See these two EFF articles about how Verizon puts a tracker ID in the header of a http request, circumventing anti-cookie measures:

How does this technically work? Can the user see that this header is inserted?

I don't have Verizon, so I can't test it. The EFF article mentions two websites that can test for this header. They require that you do not use wifi. Apparently Verizon only uses this for mobile browsing, but I guess this can be used for all browsing - not?

When I do the test on Am I Being Tracked with my phone (4G in Europe) I get the following message: Oops, we received a strange result. Is your Wifi still on? I'm not afraid that this is going on right now, just testing for fun, but still this is strange. Can I test this myself on a private website?

Is there a way to mess with this value? Insert a random user ID in the header with a browser addon or something?

Verizon uses X-UIDH. Other providers may use something else. Is there a way to test for this?

  • You could try setting the value yourself and seeing (with httpbin for example) if the proxy overrides it or leaves it untouched. If the latter, you can make a browser extension to set a random value on each request, thus defeating the tracking.
    – user42178
    Jan 17, 2015 at 17:14

2 Answers 2


Somehow I ended up on your question when googling for something else. Anyways:

Here is a website to test for the header: http://uidh.crud.net/ .

Verizon achieves this (adding the header info) by what is essentially a man in the middle attack on all HTTP traffic on port 80. Since they control the ingress and egress of your unencrypted data, it's pretty easy to modify the HTTP header information. That are tools out there, like fiddler for Windows, or any proxy server, that you can use to do the same thing to HTTP traffic.

Here is another site that will show you all the header information coming in your HTTP request upon arrival: http://browserspy.dk/headers.php .
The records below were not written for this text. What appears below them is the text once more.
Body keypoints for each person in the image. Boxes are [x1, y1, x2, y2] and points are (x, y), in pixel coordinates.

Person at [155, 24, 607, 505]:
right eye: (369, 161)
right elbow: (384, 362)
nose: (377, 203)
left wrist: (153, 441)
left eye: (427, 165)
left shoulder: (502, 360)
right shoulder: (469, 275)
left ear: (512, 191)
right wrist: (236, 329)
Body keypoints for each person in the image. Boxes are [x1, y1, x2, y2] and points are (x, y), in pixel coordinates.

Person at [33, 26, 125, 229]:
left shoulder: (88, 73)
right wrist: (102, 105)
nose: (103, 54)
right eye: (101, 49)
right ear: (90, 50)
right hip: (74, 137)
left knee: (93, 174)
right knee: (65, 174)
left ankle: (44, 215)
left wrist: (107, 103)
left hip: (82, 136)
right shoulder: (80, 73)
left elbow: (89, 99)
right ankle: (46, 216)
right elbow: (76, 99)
All X- headers are experimental headers that haven't made it into the standards. You won't see anything about the header insertions if you don't inspect your headers at the appropriate point in the pipeline.
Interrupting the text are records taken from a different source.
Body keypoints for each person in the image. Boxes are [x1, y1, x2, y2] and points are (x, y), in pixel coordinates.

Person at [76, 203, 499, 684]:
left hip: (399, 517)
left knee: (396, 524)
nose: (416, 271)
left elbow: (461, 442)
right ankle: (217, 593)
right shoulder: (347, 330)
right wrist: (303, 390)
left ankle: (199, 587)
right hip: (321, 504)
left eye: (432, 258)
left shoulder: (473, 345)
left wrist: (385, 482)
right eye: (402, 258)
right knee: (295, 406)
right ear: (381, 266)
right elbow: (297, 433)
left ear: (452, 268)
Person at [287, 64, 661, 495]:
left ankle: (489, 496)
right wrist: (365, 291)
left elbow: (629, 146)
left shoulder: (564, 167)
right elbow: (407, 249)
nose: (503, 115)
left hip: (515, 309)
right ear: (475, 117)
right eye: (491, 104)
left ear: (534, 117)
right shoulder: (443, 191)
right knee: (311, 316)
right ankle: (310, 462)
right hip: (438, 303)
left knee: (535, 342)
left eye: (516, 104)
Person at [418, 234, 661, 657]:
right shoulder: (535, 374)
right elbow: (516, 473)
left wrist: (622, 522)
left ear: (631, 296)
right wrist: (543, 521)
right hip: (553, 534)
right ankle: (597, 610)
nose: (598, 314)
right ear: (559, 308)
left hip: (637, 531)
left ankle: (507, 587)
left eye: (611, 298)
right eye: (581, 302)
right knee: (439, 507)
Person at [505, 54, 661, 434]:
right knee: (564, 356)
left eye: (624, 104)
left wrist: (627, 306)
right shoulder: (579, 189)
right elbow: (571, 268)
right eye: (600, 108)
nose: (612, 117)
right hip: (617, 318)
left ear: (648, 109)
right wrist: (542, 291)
Also, look at this thread: https://stackoverflow.com/questions/3561381/custom-http-headers-naming-conventions

The abnf quoting indicates the seriousness of the discussion.

  • 2
    This really doesn't answer the question, the author couldn't care less whether they are experimental headers or not, he just wants to know how this tracking works and how can he prevent it.
    – user42178
    Jan 17, 2015 at 17:12
  • Well people should, because that means any X- headers are valid since they're all experimental.
    – munchkin
    Jan 17, 2015 at 17:57
  • 2
    Yeah but the author asked about how these headers are used for tracking and how can he prevent that.
    – user42178
    Jan 17, 2015 at 18:34
  • Well, if the ietf would just stop accepting X- headers as valid for developers, wouldn't that stop the problem? Just pointing out the reason.